# Shrimp trying to climb out of water?



## BBXB (Oct 7, 2012)

Has anyone experienced this? My golden bees are hovering around the waterline and sticking their heads out, some even manage to get most of the body out of the water. But this only happens near my sponge filter where there is air circulation.

I checked my water parameters and everything seems on point. These are newly acquired shrimp, all other inhabitants that were already there (crs, tb) do not do this. 

Is this normal?


----------



## Mykuhl (Apr 8, 2013)

The odd shrimp in my tank does this once in a while, but they never actually try to climb out. I only have painted fire reds in my tank, and they are active, breed regularly and don't have deaths(that I have ever seen) in my tank. So I am thinking this normal, but I am still pretty new to shrimp keeping so I will defer to one of the shrimp experts in here to give a more accurate answer.


----------



## darkangel66n (May 15, 2013)

Call Tommy at Shrimp Fever. He mentioned something about this at the talk he gave at our fish club last week. Do not quote me but I think he said it was due to water quality issues and them trying to find a different body of water.


----------



## Shrimp Daddy (Mar 30, 2013)

i found a bunch of dried up shrimp at back of my tank when cleaning a few weeks back so I guess they could climb out. keep your water level lower to ensure they can't.


----------



## k2x5 (Mar 12, 2008)

I've had this happen on the tank I keep on my desk at work. 3 Amanos did this within a space of perhaps 3-4 months. I still have 2 that remain in the tank now and have since before the others went for their stroll...

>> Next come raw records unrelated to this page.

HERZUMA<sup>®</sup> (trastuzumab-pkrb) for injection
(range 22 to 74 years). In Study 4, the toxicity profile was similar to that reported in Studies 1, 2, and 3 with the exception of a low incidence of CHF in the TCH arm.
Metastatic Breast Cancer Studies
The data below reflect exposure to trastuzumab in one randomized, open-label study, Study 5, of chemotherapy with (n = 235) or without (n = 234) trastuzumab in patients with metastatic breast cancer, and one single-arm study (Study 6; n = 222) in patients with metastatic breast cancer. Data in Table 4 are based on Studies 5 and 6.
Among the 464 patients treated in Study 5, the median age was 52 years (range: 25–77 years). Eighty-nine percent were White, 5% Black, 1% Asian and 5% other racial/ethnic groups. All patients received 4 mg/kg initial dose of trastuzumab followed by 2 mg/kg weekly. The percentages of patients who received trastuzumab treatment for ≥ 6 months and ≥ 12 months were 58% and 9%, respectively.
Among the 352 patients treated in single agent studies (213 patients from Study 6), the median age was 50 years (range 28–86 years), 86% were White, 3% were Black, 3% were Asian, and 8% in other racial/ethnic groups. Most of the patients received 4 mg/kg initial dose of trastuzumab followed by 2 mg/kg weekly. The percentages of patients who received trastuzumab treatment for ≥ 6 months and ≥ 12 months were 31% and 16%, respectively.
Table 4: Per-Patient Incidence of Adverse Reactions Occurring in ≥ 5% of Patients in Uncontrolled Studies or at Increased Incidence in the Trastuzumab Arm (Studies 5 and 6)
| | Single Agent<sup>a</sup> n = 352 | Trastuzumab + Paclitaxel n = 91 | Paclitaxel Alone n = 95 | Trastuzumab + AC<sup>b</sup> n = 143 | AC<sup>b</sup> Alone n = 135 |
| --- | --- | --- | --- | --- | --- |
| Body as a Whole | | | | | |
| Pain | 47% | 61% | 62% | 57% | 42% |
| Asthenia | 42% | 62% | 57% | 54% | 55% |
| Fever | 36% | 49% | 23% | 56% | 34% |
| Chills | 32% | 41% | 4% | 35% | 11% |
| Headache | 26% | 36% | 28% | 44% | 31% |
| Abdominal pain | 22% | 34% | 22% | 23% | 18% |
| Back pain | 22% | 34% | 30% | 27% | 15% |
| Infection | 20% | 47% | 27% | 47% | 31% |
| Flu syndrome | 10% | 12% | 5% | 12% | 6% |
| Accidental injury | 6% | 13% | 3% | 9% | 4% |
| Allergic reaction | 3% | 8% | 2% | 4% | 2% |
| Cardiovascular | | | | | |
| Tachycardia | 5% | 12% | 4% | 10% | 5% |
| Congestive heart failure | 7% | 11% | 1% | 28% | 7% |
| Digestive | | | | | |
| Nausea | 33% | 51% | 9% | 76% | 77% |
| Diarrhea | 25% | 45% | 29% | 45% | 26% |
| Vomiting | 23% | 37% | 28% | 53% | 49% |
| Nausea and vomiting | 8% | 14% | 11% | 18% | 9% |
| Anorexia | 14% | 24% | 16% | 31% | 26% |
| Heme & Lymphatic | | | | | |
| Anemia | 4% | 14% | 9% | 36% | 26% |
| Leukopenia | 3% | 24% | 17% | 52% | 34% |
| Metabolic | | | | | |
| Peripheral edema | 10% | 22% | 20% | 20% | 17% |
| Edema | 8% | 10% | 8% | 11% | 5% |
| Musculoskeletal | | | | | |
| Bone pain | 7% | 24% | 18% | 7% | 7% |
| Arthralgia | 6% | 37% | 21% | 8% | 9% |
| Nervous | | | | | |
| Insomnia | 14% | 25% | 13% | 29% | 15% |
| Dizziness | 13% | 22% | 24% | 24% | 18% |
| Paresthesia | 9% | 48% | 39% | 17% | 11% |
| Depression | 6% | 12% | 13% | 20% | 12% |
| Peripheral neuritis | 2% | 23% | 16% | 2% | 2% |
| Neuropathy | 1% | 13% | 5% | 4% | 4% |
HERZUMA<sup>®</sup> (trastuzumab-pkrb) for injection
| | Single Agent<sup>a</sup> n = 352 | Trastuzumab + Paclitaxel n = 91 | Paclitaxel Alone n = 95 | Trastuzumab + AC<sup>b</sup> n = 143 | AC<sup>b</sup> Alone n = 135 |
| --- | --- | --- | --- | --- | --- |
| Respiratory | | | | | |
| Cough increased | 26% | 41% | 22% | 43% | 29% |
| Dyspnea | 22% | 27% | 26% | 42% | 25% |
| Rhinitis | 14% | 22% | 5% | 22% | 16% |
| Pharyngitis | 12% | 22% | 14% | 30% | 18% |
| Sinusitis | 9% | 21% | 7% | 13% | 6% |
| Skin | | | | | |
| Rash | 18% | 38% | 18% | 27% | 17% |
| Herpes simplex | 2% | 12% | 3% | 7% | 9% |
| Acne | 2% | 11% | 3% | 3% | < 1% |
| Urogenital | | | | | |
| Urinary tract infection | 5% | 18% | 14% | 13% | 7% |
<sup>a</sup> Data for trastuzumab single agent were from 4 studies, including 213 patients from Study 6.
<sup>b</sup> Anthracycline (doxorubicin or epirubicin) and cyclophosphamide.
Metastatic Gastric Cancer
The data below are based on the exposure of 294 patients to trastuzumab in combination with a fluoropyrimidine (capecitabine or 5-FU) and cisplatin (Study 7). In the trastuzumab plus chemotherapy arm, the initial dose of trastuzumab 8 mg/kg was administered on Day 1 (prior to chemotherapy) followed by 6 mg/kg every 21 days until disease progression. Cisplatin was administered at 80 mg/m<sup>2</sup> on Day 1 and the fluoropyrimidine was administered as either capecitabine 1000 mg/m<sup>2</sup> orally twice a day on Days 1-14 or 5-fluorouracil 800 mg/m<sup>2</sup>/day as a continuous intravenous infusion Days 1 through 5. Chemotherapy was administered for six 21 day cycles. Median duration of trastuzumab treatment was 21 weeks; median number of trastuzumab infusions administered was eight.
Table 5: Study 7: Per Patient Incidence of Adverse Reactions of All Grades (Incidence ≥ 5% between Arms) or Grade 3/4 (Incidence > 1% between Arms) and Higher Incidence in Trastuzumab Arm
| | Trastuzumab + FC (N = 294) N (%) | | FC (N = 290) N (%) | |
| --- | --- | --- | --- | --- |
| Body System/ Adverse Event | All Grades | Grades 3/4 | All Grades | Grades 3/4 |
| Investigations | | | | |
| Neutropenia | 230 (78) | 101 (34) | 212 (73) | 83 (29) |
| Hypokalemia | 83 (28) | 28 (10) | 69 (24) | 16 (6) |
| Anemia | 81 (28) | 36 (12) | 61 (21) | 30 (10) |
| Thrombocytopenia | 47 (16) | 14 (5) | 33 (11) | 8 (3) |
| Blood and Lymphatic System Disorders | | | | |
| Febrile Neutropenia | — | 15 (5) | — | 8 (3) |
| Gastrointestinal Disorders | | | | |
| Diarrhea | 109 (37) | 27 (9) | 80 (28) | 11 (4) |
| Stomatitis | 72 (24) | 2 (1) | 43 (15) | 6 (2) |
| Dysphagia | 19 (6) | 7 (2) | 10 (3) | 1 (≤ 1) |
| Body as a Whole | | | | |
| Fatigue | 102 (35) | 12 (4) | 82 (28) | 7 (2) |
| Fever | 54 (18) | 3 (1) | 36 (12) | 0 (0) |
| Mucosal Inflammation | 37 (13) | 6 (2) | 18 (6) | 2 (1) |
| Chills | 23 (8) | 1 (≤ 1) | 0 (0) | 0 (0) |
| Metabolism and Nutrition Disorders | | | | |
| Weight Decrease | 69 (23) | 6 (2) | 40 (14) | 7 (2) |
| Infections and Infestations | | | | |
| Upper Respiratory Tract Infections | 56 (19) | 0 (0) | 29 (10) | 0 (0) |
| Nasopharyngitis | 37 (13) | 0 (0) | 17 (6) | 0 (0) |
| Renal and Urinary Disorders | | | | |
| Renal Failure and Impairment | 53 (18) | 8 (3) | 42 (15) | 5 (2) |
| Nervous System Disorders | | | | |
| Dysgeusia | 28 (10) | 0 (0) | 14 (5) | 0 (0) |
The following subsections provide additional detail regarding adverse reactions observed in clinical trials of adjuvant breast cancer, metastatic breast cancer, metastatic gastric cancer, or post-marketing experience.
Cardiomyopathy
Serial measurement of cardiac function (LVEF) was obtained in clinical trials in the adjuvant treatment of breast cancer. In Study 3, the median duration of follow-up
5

I suspect it had a lot to do with the water level, they probably climbed out via the heater cord and from the top of the water to the edge of the tank is usually only 3/8" to 1/2" on that tank. They got out and before they knew what happened they were so close to the edge.


----------



## Fishfur (Mar 4, 2012)

I saw a post on this topic on another forum. Cherries in that case, but for sure, climbing out of their tank. Those that climbed out spent a fair amount of time hanging out near the C02 inlet of their tank as well, though whether it's related to the suicide is hard to say. The guy covered his tank and the losses stopped for the time being at least.

I've noticed my Bamboo shrimp sometimes try to climb out. I lost my largest male this way, he carpet surfed about ten feet away. From what I understand, this behaviour is one they practice in nature, moving from one pond or area to another. But dwarf shrimp, by and large, don't generally do this.. though I did find a load of them in a filter not too long ago. All alive and well, surprisingly. 

Though if it was a case of water conditions being really poor, I'd think most any critter would attempt to find better conditions, however it could. I also wonder if they are attracted to some types of water movement.. such as filter intakes. Adults are strong enough to swim away, so I have wondered if they get sucked up because the current attracts them. Pre filters at least prevent that from happening.


----------



## BBXB (Oct 7, 2012)

Seems like no definitive answer. Good news is they stopped doing this. Thanks for all the information.


----------